Migration in Europa: Ein kritischer Blick auf die Entwicklungen der letzten Jahre
Berlin. Gerald Knaus, Migrationsforscher und Mitgestalter des EU-Türkei-Deals von 2016, äußert sich zur Flüchtlingspolitik der letzten zehn Jahre sowie zu den gegenwärtigen Herausforderungen in der Asylpolitik. Knaus, der die Entwicklungen in Europa genau verfolgt, stellt fest, dass sich die Reaktionen auf Flüchtlingsbewegungen zunehmend unterschiedlich gestalten, wobei viele Länder auf einen nationalen Kurs setzen, der sich als ineffektiv erweist.
Zahlreiche politische Parteien, vor allem die CDU und die AfD, befürworten eine strenge Migrationspolitik, die auf Grenzschließungen, Abweisungen und Kürzungen von Sozialleistungen abzielt. Knaus sieht in diesem Ansatz ein Problem. „Die deutsche Politik lernt wenig aus nunmehr zehn Jahren Flüchtlingspolitik. Wir kennen mittlerweile die erfolgreichen und gescheiterten Maßnahmen“, so Knaus. Deutschland und Österreich, die beide einen hohen Anteil an Schutzsuchenden und Anerkennungen in der EU haben, zeigen, dass nationenbezogene Lösungen nicht den gewünschten Erfolg bringen. Trotz strengerer Maßnahmen in Österreich blieb der Zufluss an Menschen, die Schutz suchen, unverändert.
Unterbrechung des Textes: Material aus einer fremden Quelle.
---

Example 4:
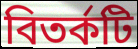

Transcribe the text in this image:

বিতর্কটি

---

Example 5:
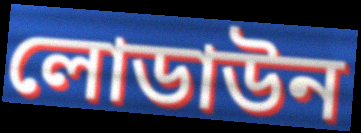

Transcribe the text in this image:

লোডাউন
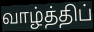
வாழ்த்திப்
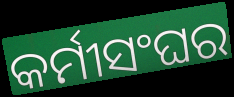
କର୍ମୀସଂଘର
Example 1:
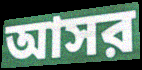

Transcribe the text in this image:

আসর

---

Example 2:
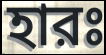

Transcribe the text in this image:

হারঃ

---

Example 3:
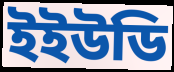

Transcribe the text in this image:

ইইউডি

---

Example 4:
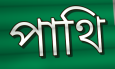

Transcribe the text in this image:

পাথি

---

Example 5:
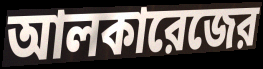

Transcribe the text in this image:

আলকারেজের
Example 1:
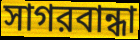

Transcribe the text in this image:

সাগরবান্ধা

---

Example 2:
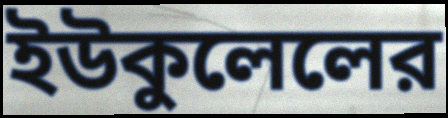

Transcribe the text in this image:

ইউকুলেলের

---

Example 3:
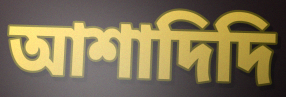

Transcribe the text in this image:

আশাদিদি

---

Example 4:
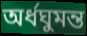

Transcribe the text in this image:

অর্ধঘুমন্ত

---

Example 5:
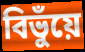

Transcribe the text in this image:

বিভুঁয়ে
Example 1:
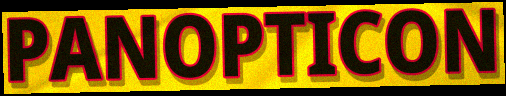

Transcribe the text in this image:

PANOPTICON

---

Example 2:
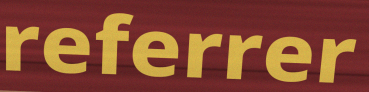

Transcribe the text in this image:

referrer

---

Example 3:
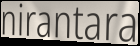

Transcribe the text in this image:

nirantara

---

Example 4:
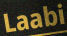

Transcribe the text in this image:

Laabi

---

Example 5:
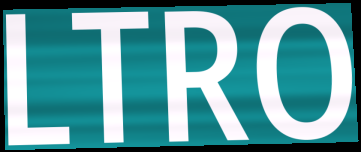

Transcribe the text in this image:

LTRO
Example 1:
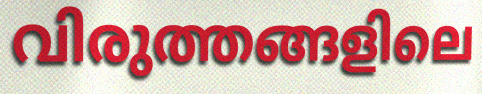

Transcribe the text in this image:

വിരുത്തങ്ങളിലെ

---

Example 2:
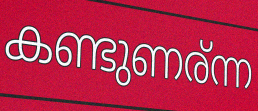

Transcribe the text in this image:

കണ്ടുണര്ന്ന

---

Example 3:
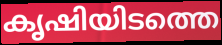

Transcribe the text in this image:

കൃഷിയിടത്തെ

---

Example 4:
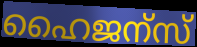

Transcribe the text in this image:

ഹൈജന്സ്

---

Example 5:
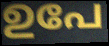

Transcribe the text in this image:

ഉപേ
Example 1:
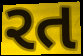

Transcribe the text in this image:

રત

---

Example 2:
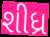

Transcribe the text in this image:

શીધ્ર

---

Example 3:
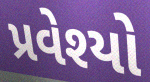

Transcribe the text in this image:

પ્રવેશ્યો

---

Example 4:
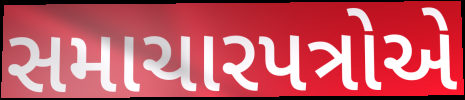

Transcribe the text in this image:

સમાચારપત્રોએ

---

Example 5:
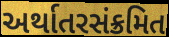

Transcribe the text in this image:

અર્થાતરસંક્રમિત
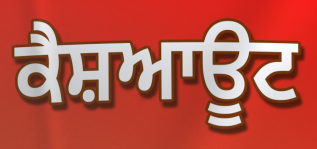
ਕੈਸ਼ਆਊਟ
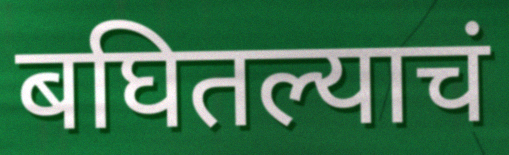
बघितल्याचं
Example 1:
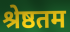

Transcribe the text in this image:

श्रेष्ठतम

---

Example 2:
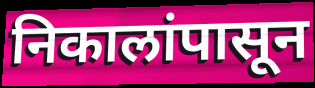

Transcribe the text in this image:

निकालांपासून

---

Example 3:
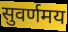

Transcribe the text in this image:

सुवर्णमय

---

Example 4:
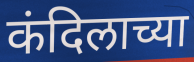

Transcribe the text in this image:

कंदिलाच्या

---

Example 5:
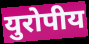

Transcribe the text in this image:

युरोपीय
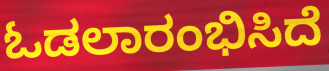
ಓಡಲಾರಂಭಿಸಿದೆ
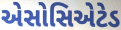
એસોસિએટેડ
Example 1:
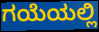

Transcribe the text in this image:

ಗಯೆಯಲ್ಲಿ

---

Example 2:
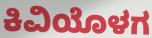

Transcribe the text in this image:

ಕಿವಿಯೊಳಗ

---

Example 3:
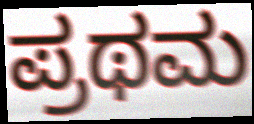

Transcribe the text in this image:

ಪ್ರಥಮ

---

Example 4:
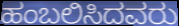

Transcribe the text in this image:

ಹಂಬಲಿಸಿದವರು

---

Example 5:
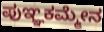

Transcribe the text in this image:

ಪುಞ್ಞಕಮ್ಮೇನ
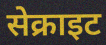
सेक्राइट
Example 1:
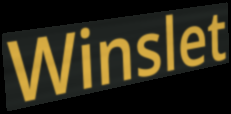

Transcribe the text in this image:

Winslet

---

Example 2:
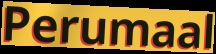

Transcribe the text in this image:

Perumaal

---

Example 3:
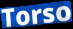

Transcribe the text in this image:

Torso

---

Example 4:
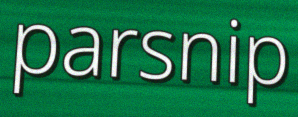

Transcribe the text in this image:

parsnip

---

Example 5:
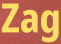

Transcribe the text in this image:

Zag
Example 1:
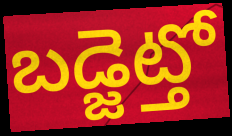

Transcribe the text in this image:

Im Hinblick auf die Risiken einer verstärkten nationalen Herangehensweise zur Behandlung der Flüchtlingszahlen warnt Knaus, dass solche Strategien in Europa nicht funktionieren. Ein Beispiel dafür sei Deutschland, das, falls man Asylsuchende an der Grenze nicht mehr registriert, ähnliche Konsequenzen in anderen Ländern nach sich ziehen könnte. „Nationale Lösungen führen lediglich zu einem Anstieg von illegalen Einreisen und Untertauchen“, erklärt Knaus. Ein wirksamer Weg sei stattdessen die europäische Zusammenarbeit, die den Erfahrungen der Vergangenheit Rechnung tragen sollte. Die Herausforderung, die Großbritannien bei seinem EU-Austritt festgestellt hat, könnte auch Deutschland bevorstehen: Die unzureichende Kooperation mit anderen Staaten könnte den Zufluss von Geflüchteten nicht stoppen.
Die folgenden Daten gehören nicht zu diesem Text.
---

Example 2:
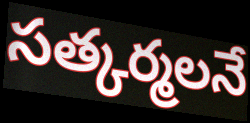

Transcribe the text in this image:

సత్కర్మలనే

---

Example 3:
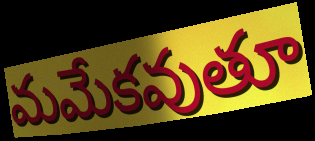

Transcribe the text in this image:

మమేకవుతూ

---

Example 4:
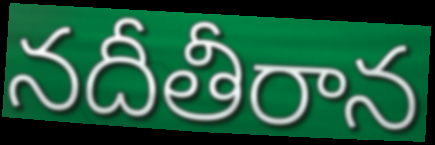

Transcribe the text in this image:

నదీతీరాన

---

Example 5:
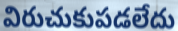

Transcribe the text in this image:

విరుచుకుపడలేదు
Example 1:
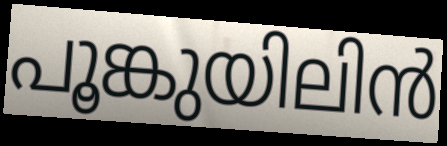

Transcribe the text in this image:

പൂങ്കുയിലിൻ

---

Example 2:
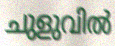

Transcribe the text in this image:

ചുളുവിൽ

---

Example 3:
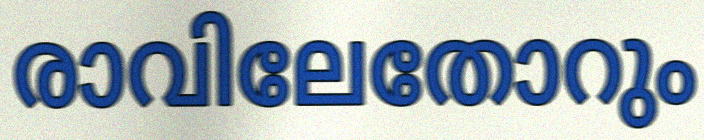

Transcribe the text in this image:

രാവിലേതോറും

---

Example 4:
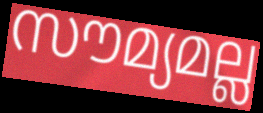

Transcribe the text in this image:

സൗമ്യമല്ല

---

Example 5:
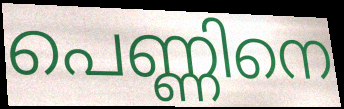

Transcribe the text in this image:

പെണ്ണിനെ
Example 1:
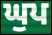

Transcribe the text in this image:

ਘੁਪ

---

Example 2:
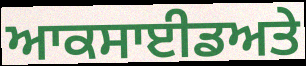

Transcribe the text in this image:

ਆਕਸਾਈਡਅਤੇ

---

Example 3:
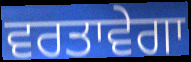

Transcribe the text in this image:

ਵਰਤਾਵੇਗਾ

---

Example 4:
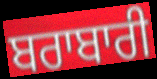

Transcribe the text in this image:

ਬਰਾਬਾਰੀ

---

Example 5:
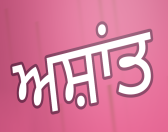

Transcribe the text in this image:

ਅਸ਼ਾਂਤ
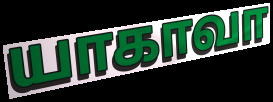
யாகாவா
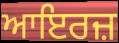
ਆਇਰਜ਼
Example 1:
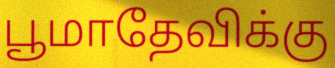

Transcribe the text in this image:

பூமாதேவிக்கு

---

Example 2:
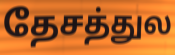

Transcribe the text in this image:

தேசத்துல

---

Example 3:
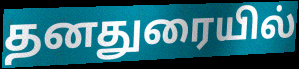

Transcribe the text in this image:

தனதுரையில்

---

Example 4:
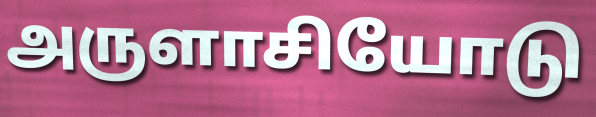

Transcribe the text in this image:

அருளாசியோடு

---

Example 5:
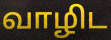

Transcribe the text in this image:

வாழிட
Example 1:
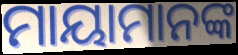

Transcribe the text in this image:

ମାୟାମାନଙ୍କ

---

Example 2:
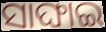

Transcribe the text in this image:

ସାଙ୍ଘାଇ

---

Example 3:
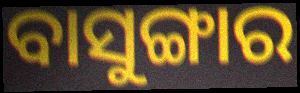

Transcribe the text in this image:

ବାସୁଙ୍ଗାର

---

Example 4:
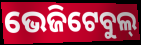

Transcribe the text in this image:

ଭେଜିଟେବୁଲ୍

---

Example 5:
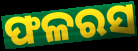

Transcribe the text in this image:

ଫଳରସ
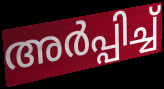
അർപ്പിച്ച്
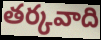
తర్కవాది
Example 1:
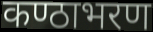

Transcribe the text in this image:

कण्ठाभरण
Ein weiterer Punkt in der Debatte ist die Diskussion um die Reduzierung von Bargeldleistungen für Asylsuchende zugunsten von Sachleistungen. Knaus hebt hervor, dass dies zwar unter Umständen bei Personen, die ausreisen müssen, wirksam sein könnte, jedoch nicht den Zustrom neuer Asylbewerber aufhalten wird. „Wer Sachleistungen einführt, greift nur an den Symptomen der Asyl- und Migrationsproblematik herum“, so der Wissenschaftler.
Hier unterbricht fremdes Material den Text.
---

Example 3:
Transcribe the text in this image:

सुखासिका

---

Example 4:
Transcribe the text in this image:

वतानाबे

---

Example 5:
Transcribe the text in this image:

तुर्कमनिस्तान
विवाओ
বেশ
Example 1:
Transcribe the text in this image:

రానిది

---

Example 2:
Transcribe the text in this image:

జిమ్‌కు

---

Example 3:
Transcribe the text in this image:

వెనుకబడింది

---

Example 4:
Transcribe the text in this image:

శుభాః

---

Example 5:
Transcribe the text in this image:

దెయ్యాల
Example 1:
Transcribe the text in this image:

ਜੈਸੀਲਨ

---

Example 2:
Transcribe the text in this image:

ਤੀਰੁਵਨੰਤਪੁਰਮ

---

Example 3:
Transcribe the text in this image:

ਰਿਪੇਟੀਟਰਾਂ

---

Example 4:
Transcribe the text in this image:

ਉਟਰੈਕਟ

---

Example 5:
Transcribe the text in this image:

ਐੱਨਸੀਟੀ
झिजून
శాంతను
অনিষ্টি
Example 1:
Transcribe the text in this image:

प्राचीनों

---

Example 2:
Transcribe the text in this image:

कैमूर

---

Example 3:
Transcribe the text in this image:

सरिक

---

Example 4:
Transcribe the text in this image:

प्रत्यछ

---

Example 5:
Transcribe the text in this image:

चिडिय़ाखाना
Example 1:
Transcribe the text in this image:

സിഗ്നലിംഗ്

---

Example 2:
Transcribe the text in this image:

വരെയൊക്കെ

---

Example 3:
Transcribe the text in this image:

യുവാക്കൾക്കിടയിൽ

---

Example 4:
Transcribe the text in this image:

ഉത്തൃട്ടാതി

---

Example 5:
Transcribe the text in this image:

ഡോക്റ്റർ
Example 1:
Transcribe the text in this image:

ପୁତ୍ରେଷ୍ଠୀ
Schließlich ist auch der aktuelle Vorschlag der CDU und CSU zu nennen, den Familiennachzug für subsidiär Schutzsuchende, insbesondere aus Syrien, weiter einzuschränken. Knaus weist darauf hin, dass bereits jetzt eine Obergrenze von 1000 Fällen pro Monat besteht. Die Idee dieser Abschreckungsmaßnahmen habe sich in der Vergangenheit als ineffektiv erwiesen. Sein Appell an die Politik lautet, legale und kontrollierte Wege zu schaffen, um weniger Menschen zu ermöglichen, irregulär in die EU zu gelangen.